Carrboro's Green Infrastructure

"Green infrastructure" refers to the living landscape of vegetation, soils, and natural processes that create healthier urban environments in contrast to the historically emphasized "grey infrastructure" . At the scale of a city or county, green infrastructure refers to the patchwork of natural areas that provides biodiversity, habitat, flood protection, cleaner air and water, and natural areas for people to enjoy. At the scale of a neighborhood or site, green infrastructure typically refers to the systems that mimic nature by soaking up and storing water and minimizing urban impacts such as the "heat island" effect and air pollution. Examples of features that create and enhance green infrastructure include green streets, roofs, walls, and parking lots; rain gardens, wetlands, and bioswales; rainwater harvesting and reuse; impervious surface disconnection and permeable pavement; new plantings/landscaping; and soil quality improvements. Any change that involves improving soil, better management of stormwater, and creating habitat and increasing biodiversity contributes to Carrboro's green infrastructure.


2.23 The Town encourages the planting of native plant species, as well as non-native species that are not invasive. Removal of invasive species is encouraged.
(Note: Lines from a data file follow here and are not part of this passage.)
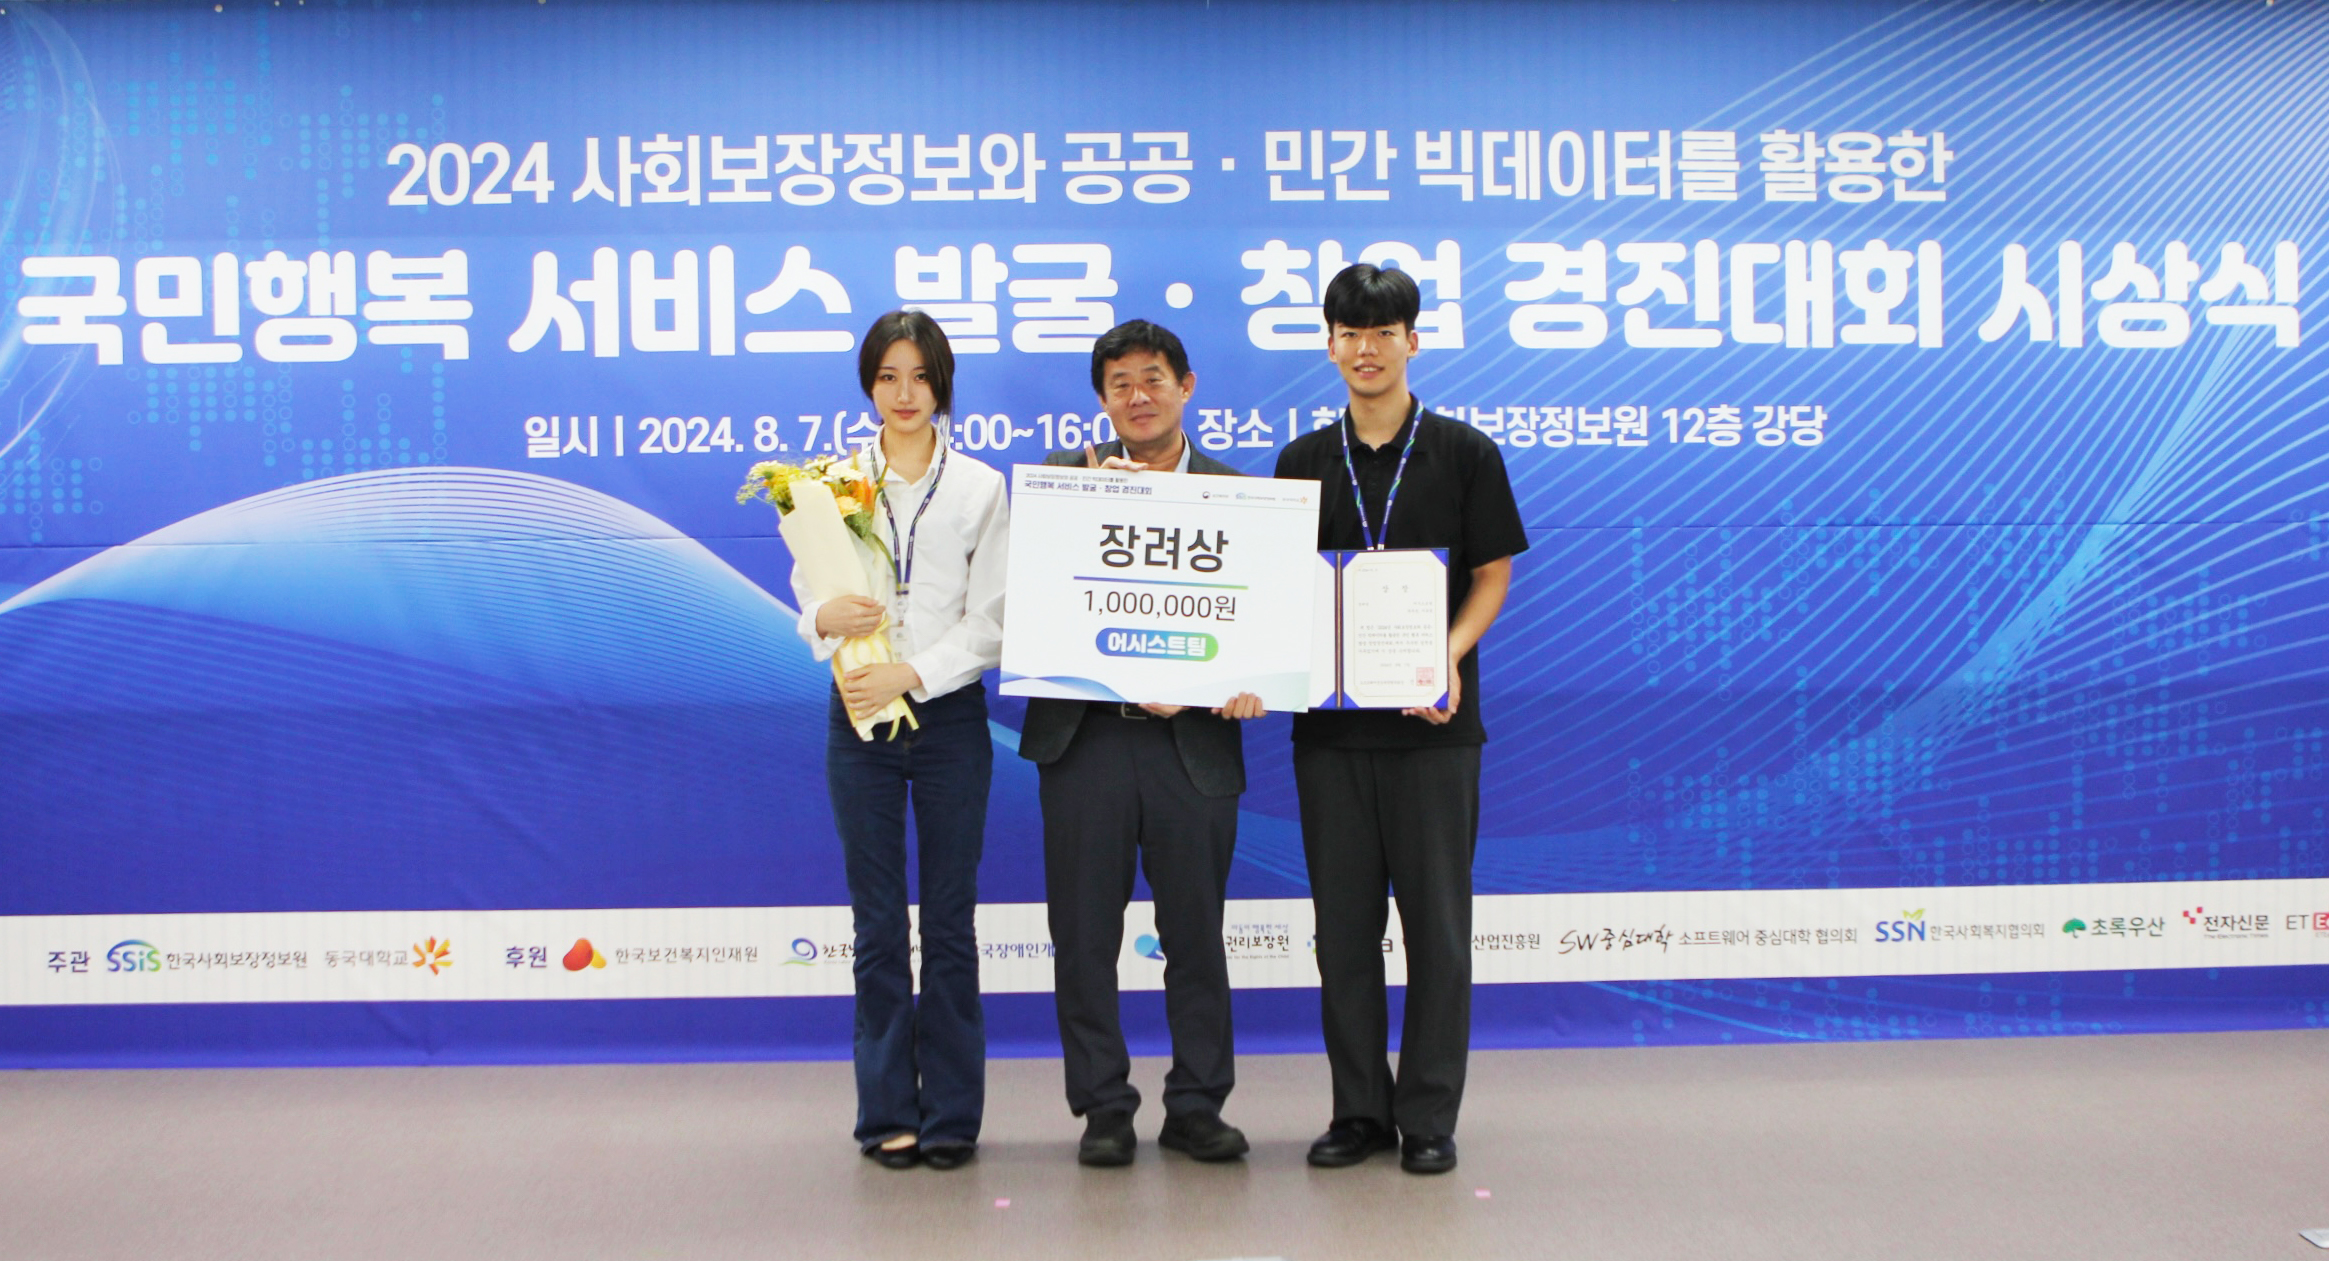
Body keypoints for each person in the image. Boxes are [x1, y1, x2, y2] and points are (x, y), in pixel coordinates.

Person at [1270, 266, 1528, 1176]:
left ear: (1412, 341)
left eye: (1383, 331)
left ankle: (1426, 1114)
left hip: (1433, 731)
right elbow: (1276, 591)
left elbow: (1491, 573)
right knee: (1341, 935)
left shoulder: (1464, 452)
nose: (1366, 348)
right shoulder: (1301, 461)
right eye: (1350, 331)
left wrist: (1446, 654)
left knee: (1436, 932)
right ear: (1330, 344)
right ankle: (1358, 1111)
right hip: (1330, 737)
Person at [1018, 320, 1266, 1167]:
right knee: (1083, 935)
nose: (1137, 396)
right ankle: (1102, 1106)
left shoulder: (1239, 498)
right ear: (1102, 399)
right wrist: (1088, 506)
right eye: (1119, 383)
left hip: (1191, 746)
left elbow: (1261, 627)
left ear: (1185, 387)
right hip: (1084, 740)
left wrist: (1248, 680)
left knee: (1195, 934)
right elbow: (1031, 597)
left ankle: (1197, 1103)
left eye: (1152, 379)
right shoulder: (1064, 481)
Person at [792, 309, 1009, 1171]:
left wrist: (911, 674)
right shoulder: (832, 483)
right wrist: (825, 618)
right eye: (888, 376)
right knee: (877, 922)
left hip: (948, 720)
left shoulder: (980, 488)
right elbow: (809, 594)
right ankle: (886, 1109)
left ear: (941, 384)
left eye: (919, 376)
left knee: (949, 920)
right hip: (857, 717)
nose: (904, 393)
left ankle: (952, 1112)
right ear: (869, 386)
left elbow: (992, 621)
The Town supports education on this topic and encourages the public to become aware of the list of invasive plant species found in Appendix E-17 of the Town of Carrboro Land Use Ordinance.
2.43 Carrboro should plan and encourage the growth of tree canopies over roads to mitigate the heat and smog effect caused by superheated pavement. Carrboro should strongly encourage the electric utilities to put their lines underground to allow for full canopy coverage.